Thursday, February 13, 2014

Memories are made of this

The Full Monty, a Sheffield Theatres revival heading for the West End, exposed itself briefly at Theatre Royal Bath en route.  Like its stablemates Brassed Off and Billy Eliot, this heart-string-tugger is given heart only by its context: the economic plight of northern working classes in the 1980s. Trumpeting, dancing, stripping ~ just different ways to highlight the poignancy of the mens' emasculation when their jobs and entire way of life were axed by Thatcher.

Located among the abandoned steel-factories of Sheffield, with a fantastic set to evoke that mighty dereliction, the wider context of this structural dismantling is sketched in with Job Club banter and individual domestic crises as Gaz (Kenny Doughty) rounds up his recalcitrant Chippendales. The finale of this tale of a motley crew who “thought we could make a bob or two by taking us clothes off” is the literal 'reveal', the route via gags rather than dramatic tension. 
Directed at a somewhat stately pace by Daniel Evans, there's a strong male cast ~ standout performances from Roger Morlidge as fat Dave, Simon Rouse as dapper Gerald, and especially Craig Gazey as Lomper the thwarted suicide.  After the interval the pace hots, and the ladies of Bath went as wild as the Sheffield wives as the climax approached.
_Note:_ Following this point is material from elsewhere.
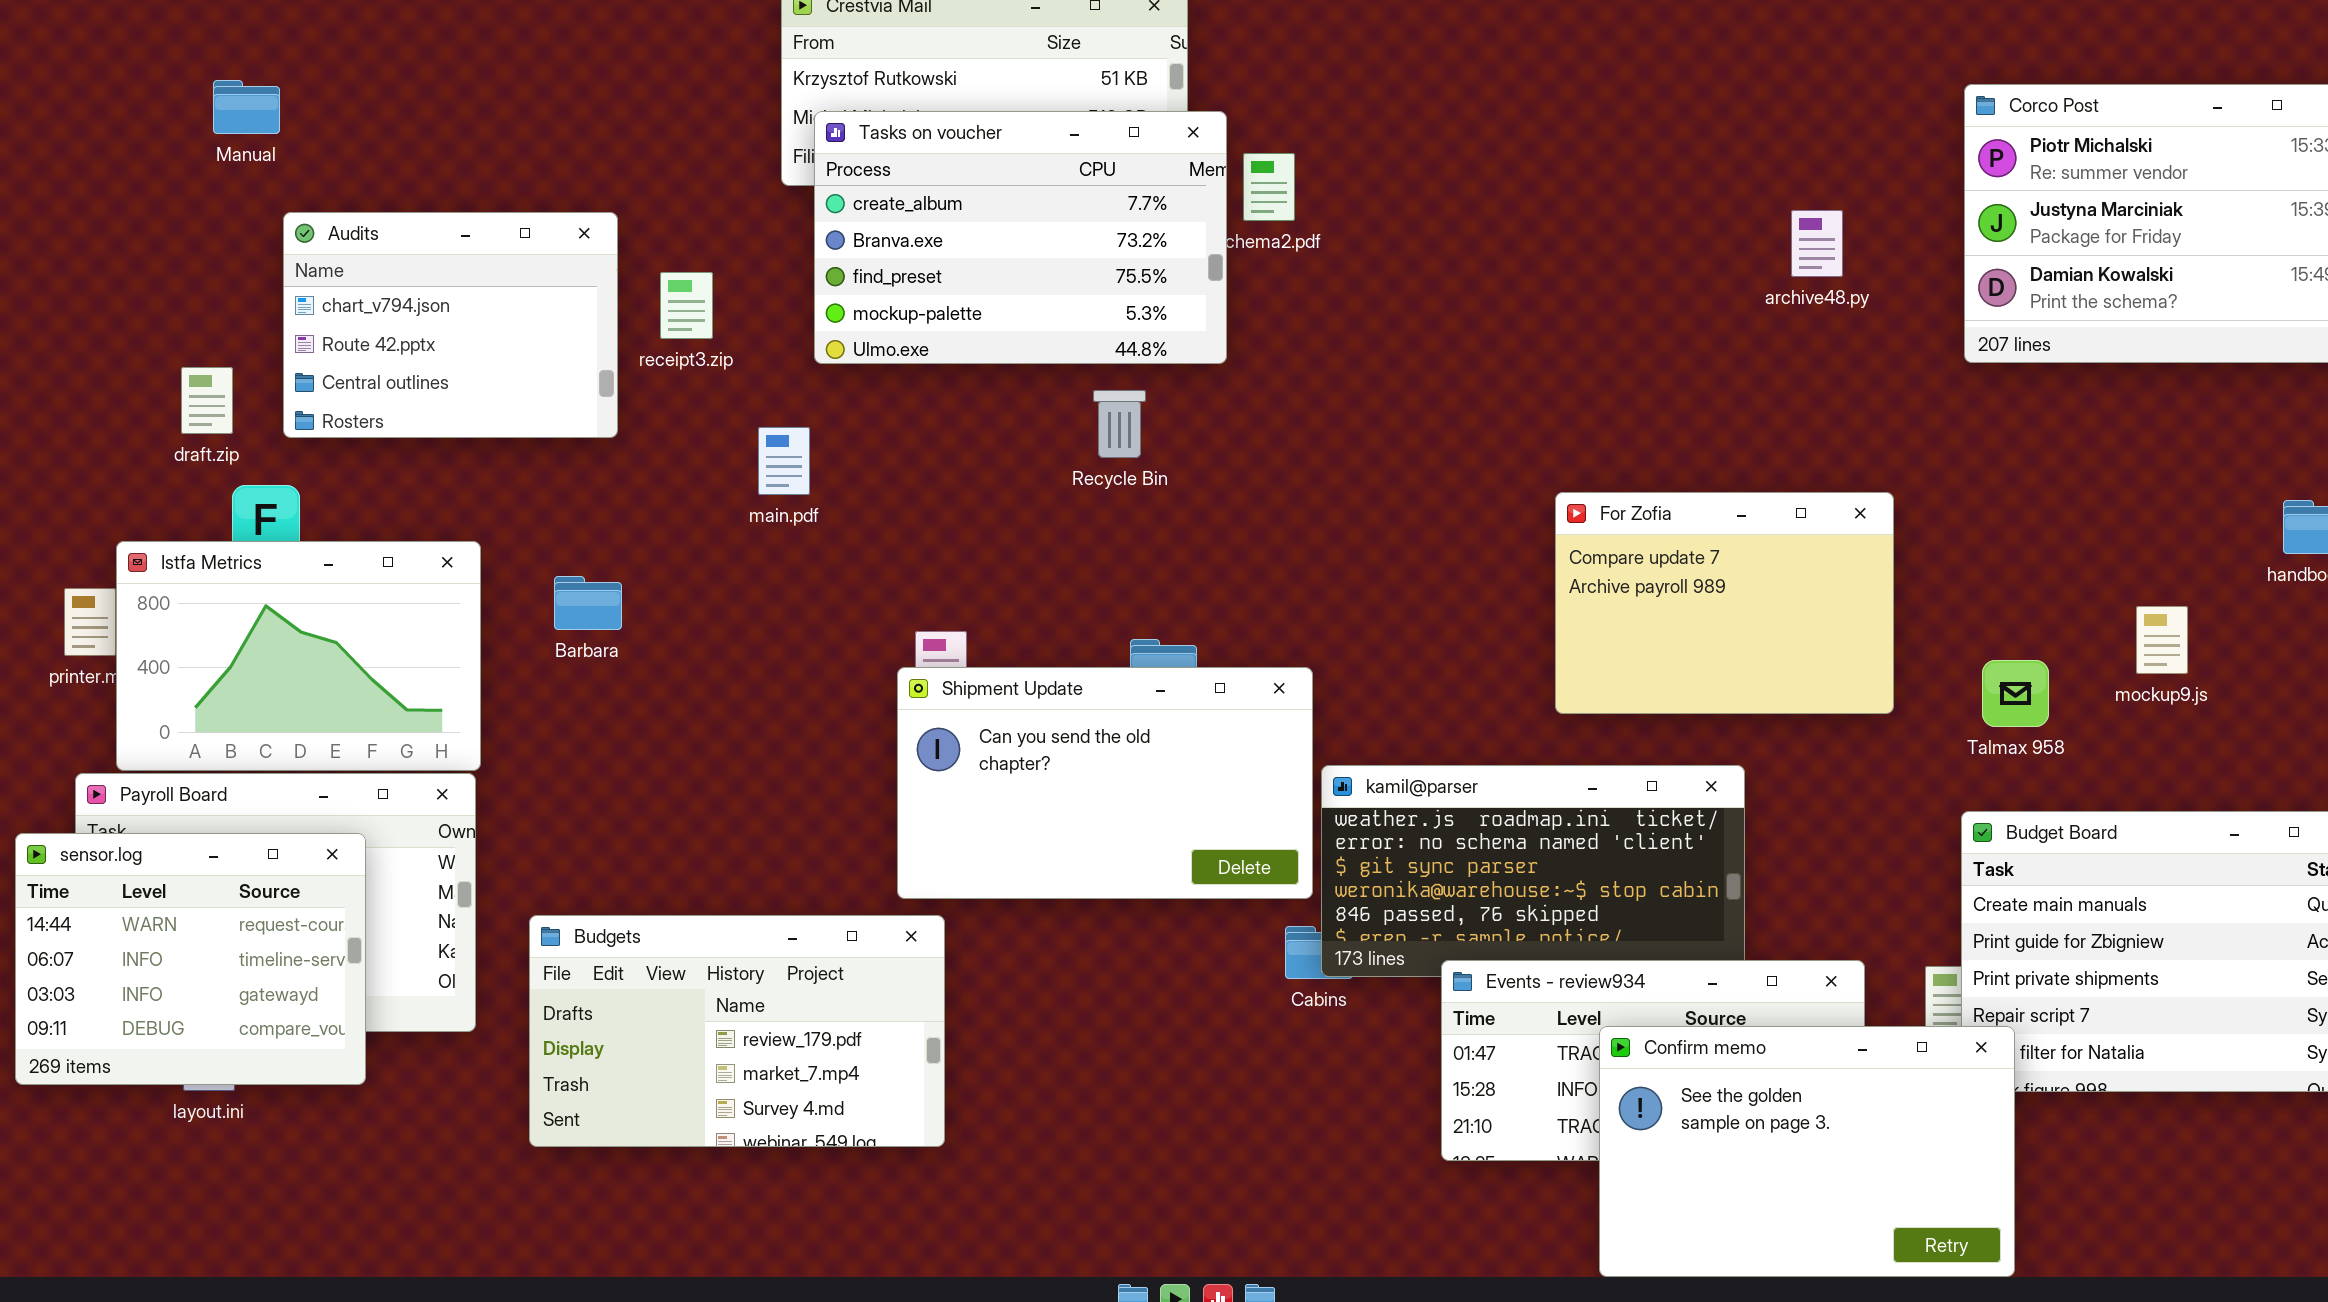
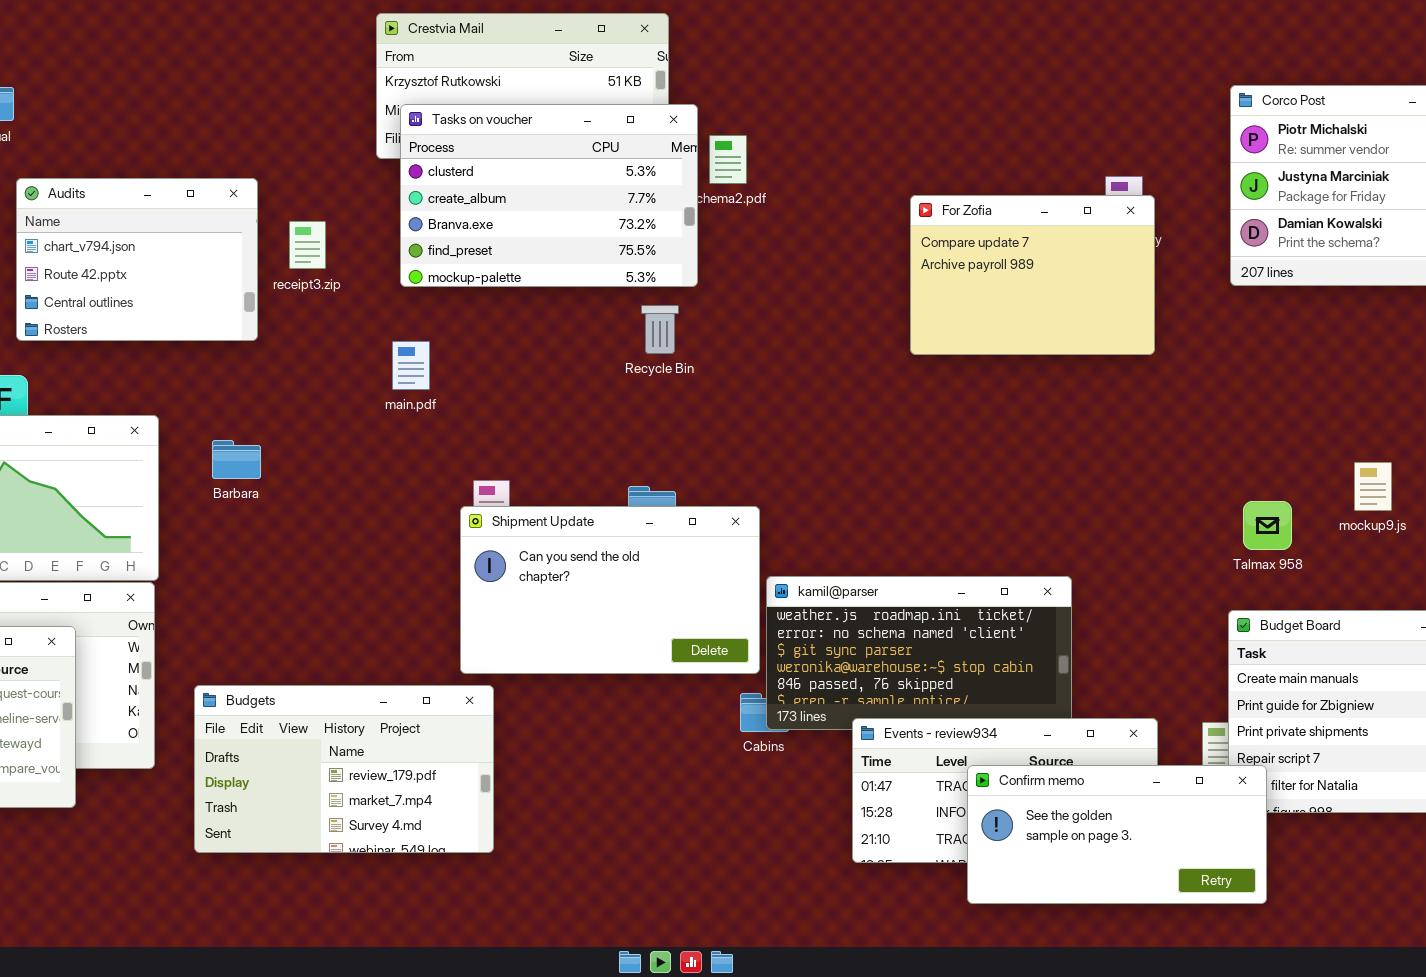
Tasks on voucher: [814,111,1227,364] -> [400,104,698,287], scrolled up 1 row
Recycle Bin: [1093,390,1146,458] -> [641,305,679,354], moved
main.pdf: [758,427,810,495] -> [392,341,430,390], moved
For Zofia: [1555,492,1894,714] -> [910,195,1155,355], moved
Confirm memo: [1599,1026,2015,1277] -> [967,765,1267,904], resized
Overall more sentimental than raunchy, but often very funny and the soundtrack is great.
And finally...  Like a genteel 19th Century dinner-party hostess I generally avoid reference to politics or the weather on my blog ~ facebook's the place for those tirades ~ but as England literally submerges here's a blog from campaigner Jane Young that sums it all up, and an image of the A361 across Somerset.  Lest we forget, though looks like we'll have till May to etch the memory of this winter,
When disabled people can’t get suitable housing, we have no money. 
When we need accessible public transport, we have no money. 
When poor families can’t afford both food and heating, we have no money. 
When people who appeal an incorrect “fit for work” decision need money to live on while their decision is “reconsidered”, we have no money. 
When those who care 24/7 for family members are penalised financially simply to remain in their homes, we have no money. 
When A & E departments are under severe strain and sick people are waiting hours even to get into the hospital, we have no money. 
BUT when homes in middle England are flooded, money’s no object and we’re suddenly a wealthy country.